[Excerpts from a dataset]
┏━━
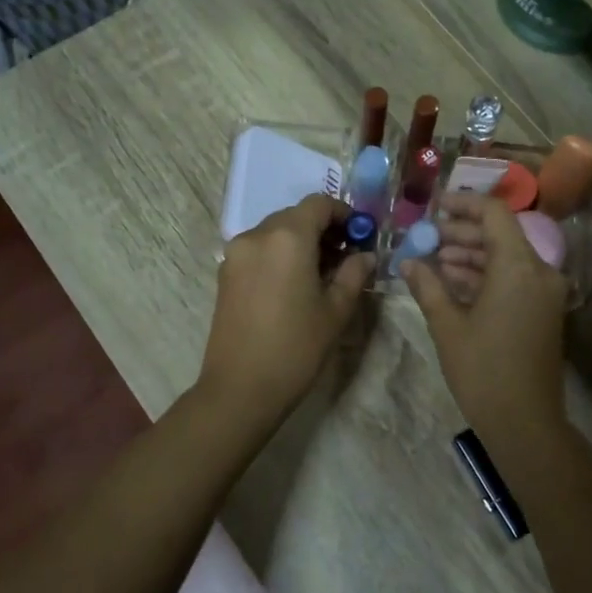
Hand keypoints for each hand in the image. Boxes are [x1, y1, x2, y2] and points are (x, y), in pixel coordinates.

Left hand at [198, 195, 373, 420]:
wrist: (240, 388)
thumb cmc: (296, 348)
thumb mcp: (336, 310)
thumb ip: (353, 273)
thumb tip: (365, 255)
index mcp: (288, 237)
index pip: (319, 204)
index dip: (344, 213)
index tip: (361, 235)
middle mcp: (257, 235)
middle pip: (295, 216)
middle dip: (322, 229)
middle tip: (345, 257)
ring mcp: (236, 254)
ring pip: (275, 232)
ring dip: (300, 242)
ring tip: (321, 274)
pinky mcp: (225, 274)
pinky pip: (259, 250)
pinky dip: (279, 255)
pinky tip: (294, 285)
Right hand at [403, 193, 568, 438]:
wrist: (525, 422)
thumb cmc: (483, 371)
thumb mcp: (447, 325)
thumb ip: (427, 286)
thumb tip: (407, 261)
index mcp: (518, 267)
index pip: (494, 213)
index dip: (463, 204)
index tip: (434, 207)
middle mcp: (539, 271)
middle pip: (500, 234)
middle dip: (462, 233)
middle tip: (426, 237)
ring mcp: (545, 292)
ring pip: (506, 257)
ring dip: (471, 255)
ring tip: (432, 261)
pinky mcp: (543, 311)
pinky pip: (514, 279)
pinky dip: (486, 275)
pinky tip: (453, 282)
┗━━
### Task to complete
Copy the records exactly, minus any pictures.

### Task response
Hand keypoints for each hand in the image. Boxes are [x1, y1, x2, y2] and points are (x, y), in pixel coordinates.

Left hand at [198, 195, 373, 420]:
wrist: (240, 388)
thumb cmc: (296, 348)
thumb mcp: (336, 310)
thumb ip: (353, 273)
thumb tip: (365, 255)
index mcp: (288, 237)
index pip: (319, 204)
index dip: (344, 213)
index tip: (361, 235)
middle mcp: (257, 235)
middle pip: (295, 216)
middle dip: (322, 229)
middle tip: (345, 257)
ring mcp: (236, 254)
ring pip: (275, 232)
ring dip: (300, 242)
ring tip: (321, 274)
pinky mcp: (225, 274)
pinky pip: (259, 250)
pinky dip: (279, 255)
pinky tip: (294, 285)
Right hand at [403, 193, 568, 438]:
wrist: (525, 422)
thumb cmc: (483, 371)
thumb mcp: (447, 325)
thumb ip: (427, 286)
thumb tip: (407, 261)
index mcp: (518, 267)
index pip: (494, 213)
index dip: (463, 204)
index tip: (434, 207)
middle mcp: (539, 271)
middle pip: (500, 234)
middle dip: (462, 233)
middle tip: (426, 237)
ring mcp: (545, 292)
ring pip: (506, 257)
ring dip: (471, 255)
ring tip: (432, 261)
pinky mcp: (543, 311)
pinky pip: (514, 279)
pinky dip: (486, 275)
pinky tip: (453, 282)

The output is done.